Herr Kaluscha, zunächst eine Frage zu Ihrem Werdegang. Wie und wann kamen Sie in Kontakt mit der Immobilienbranche und was ist seither passiert?
Ich bin auf der Beraterseite im Jahr 2000 im Rahmen des ersten IPOs einer Schweizerischen Immobiliengesellschaft, der Allreal, mit der Immobilienbranche in Kontakt gekommen und sozusagen hängengeblieben. Seit damals gab es in der Schweiz tatsächlich keine grösseren Verwerfungen mehr im Immobilienmarkt. Da ich aber ab 2006 auch institutionelle Investoren bei ihren internationalen Investments in direkte und indirekte Immobilien begleitet habe, kenne ich durchaus auch andere Marktzyklen bei Immobilieninvestitionen.

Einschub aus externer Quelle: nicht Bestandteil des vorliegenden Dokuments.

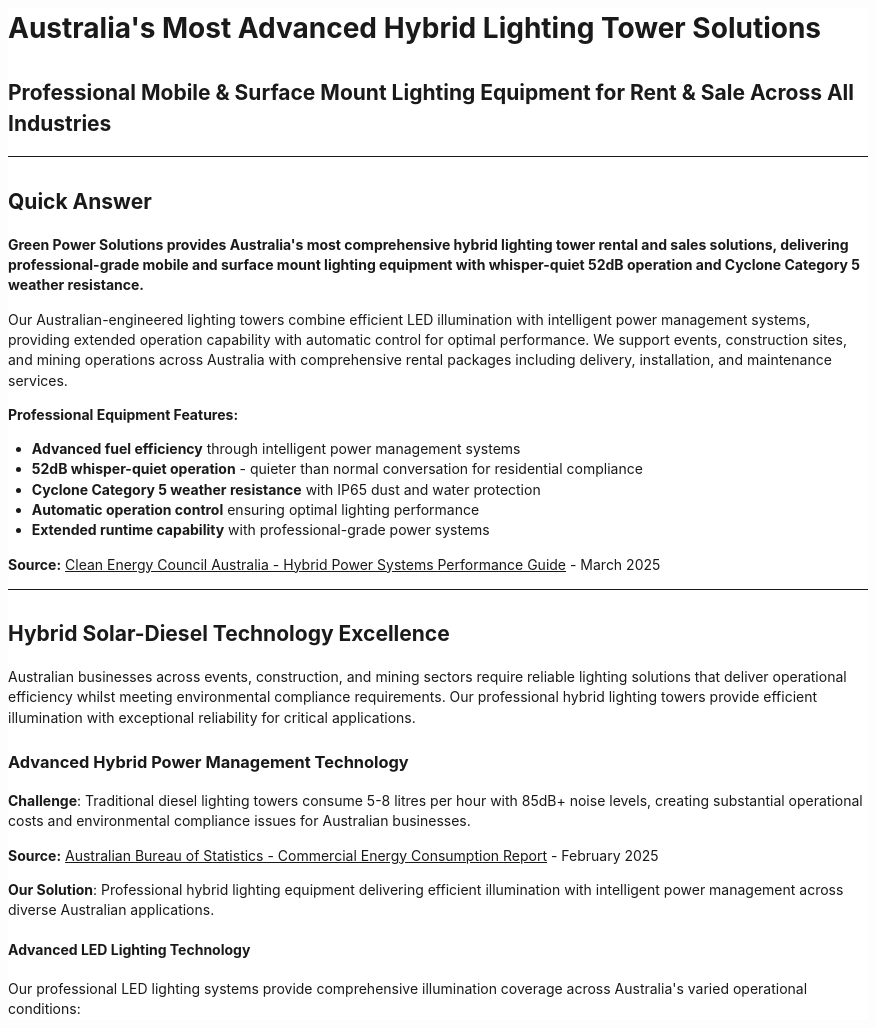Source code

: # Australia's Most Advanced Hybrid Lighting Tower Solutions
## Professional Mobile & Surface Mount Lighting Equipment for Rent & Sale Across All Industries

---

## Quick Answer

**Green Power Solutions provides Australia's most comprehensive hybrid lighting tower rental and sales solutions, delivering professional-grade mobile and surface mount lighting equipment with whisper-quiet 52dB operation and Cyclone Category 5 weather resistance.**

Our Australian-engineered lighting towers combine efficient LED illumination with intelligent power management systems, providing extended operation capability with automatic control for optimal performance. We support events, construction sites, and mining operations across Australia with comprehensive rental packages including delivery, installation, and maintenance services.

**Professional Equipment Features:**
- **Advanced fuel efficiency** through intelligent power management systems
- **52dB whisper-quiet operation** - quieter than normal conversation for residential compliance
- **Cyclone Category 5 weather resistance** with IP65 dust and water protection
- **Automatic operation control** ensuring optimal lighting performance
- **Extended runtime capability** with professional-grade power systems

**Source:** [Clean Energy Council Australia - Hybrid Power Systems Performance Guide](https://cleanenergycouncil.org.au/technologies/hybrid-power-systems) - March 2025

---

## Hybrid Solar-Diesel Technology Excellence

Australian businesses across events, construction, and mining sectors require reliable lighting solutions that deliver operational efficiency whilst meeting environmental compliance requirements. Our professional hybrid lighting towers provide efficient illumination with exceptional reliability for critical applications.

### Advanced Hybrid Power Management Technology

**Challenge**: Traditional diesel lighting towers consume 5-8 litres per hour with 85dB+ noise levels, creating substantial operational costs and environmental compliance issues for Australian businesses.

**Source:** [Australian Bureau of Statistics - Commercial Energy Consumption Report](https://abs.gov.au/statistics/industry/energy/commercial-energy-consumption) - February 2025

**Our Solution**: Professional hybrid lighting equipment delivering efficient illumination with intelligent power management across diverse Australian applications.

#### Advanced LED Lighting Technology
Our professional LED lighting systems provide comprehensive illumination coverage across Australia's varied operational conditions:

Seit Ende 2021 sind Sie Senior Advisor bei der MV Invest AG und haben hier ein Ratingmodell für sämtliche kotierte und nicht-kotierte Schweizer Immobiliengefässe mitentwickelt…
Ja, genau. Wir standen vor der Frage, wie man das Thema Nachhaltigkeit im Investitionsprozess berücksichtigen kann. Wir waren und sind der Überzeugung, dass die Auseinandersetzung mit den Chancen und Risiken, die sich aus Nachhaltigkeits-Fragestellungen ergeben, unverzichtbarer Bestandteil eines ganzheitlichen und verantwortungsvollen Risikomanagements ist.
Warum haben sie nicht einfach auf die gängigen Ratings wie GRESB oder SSREI zurückgegriffen?
Sowohl GRESB als auch SSREI geben durchaus wichtige Informationen an einen Investor. Da aber weder GRESB noch SSREI eine 100% Marktabdeckung erreicht, sind beide allein keine Basis, um eine Investment-Entscheidung zwischen mehreren Investment-Vehikel zu treffen. Aus diesem Grund haben wir uns dazu entschieden ein Inhouse-Rating zu entwickeln, dass alle öffentlich verfügbaren Informationen in einem Rating zusammenführt. Darüber hinaus bringen wir die mehr als 30jährige Erfahrung von MV Invest im indirekten Immobilienmarkt ein, indem wir das Rating zusätzlich mit einem Management-Assessment anreichern.
Mit der im Herbst 2023 lancierten indirekten Anlagegruppe MV Swiiterra, welche mittels gezielter Nachhaltigkeitsintegration in sämtliche kotierten Schweizer Immobilienfonds (SWIIT) investiert, wurde ein neues Anlageprodukt eingeführt, bei dem MV Invest als Investment- und Nachhaltigkeitsberater fungiert. Was ist hier der aktuelle Stand?
Wir dürfen tatsächlich die Dufour Investment Foundation als Berater begleiten. Die Umsetzung der Investment-Strategie der Anlagegruppe und insbesondere die Nachhaltigkeits-Integration basiert dabei auf unserem proprietären Nachhaltigkeits-Rating. Das Interesse an diesem passiven Produkt ist vorhanden, aber wie so oft sind die Entscheidungsprozesse bei den potentiellen Investoren länger als antizipiert. Wir sind daher zuversichtlich, dass die Anlagegruppe demnächst erste Investments tätigen kann.
Wie sehen Sie die weiteren Entwicklungen in der Branche hinsichtlich Nachhaltigkeitsbestrebungen, -ratings, aber auch bezüglich Erreichung der vorgegebenen Klima- bzw. CO2-Ziele?
Die Immobilienbranche hat aus meiner Sicht den Ernst der Lage erkannt. Mittlerweile gibt es mit den AMAS-Kennzahlen und dem REIDA-Benchmark bzw. den dazugehörigen Definitionen auch Leitplanken, die es ermöglichen einen Gesamt-Schweizerischen Überblick über die wesentlichen (umwelt-relevanten) Kennzahlen auf Vehikelstufe zu erhalten. Allerdings ist der Zeithorizont mit 2050 doch sehr weit und es braucht anhaltende Motivation aller Beteiligten damit die Ziele wirklich erreicht werden können.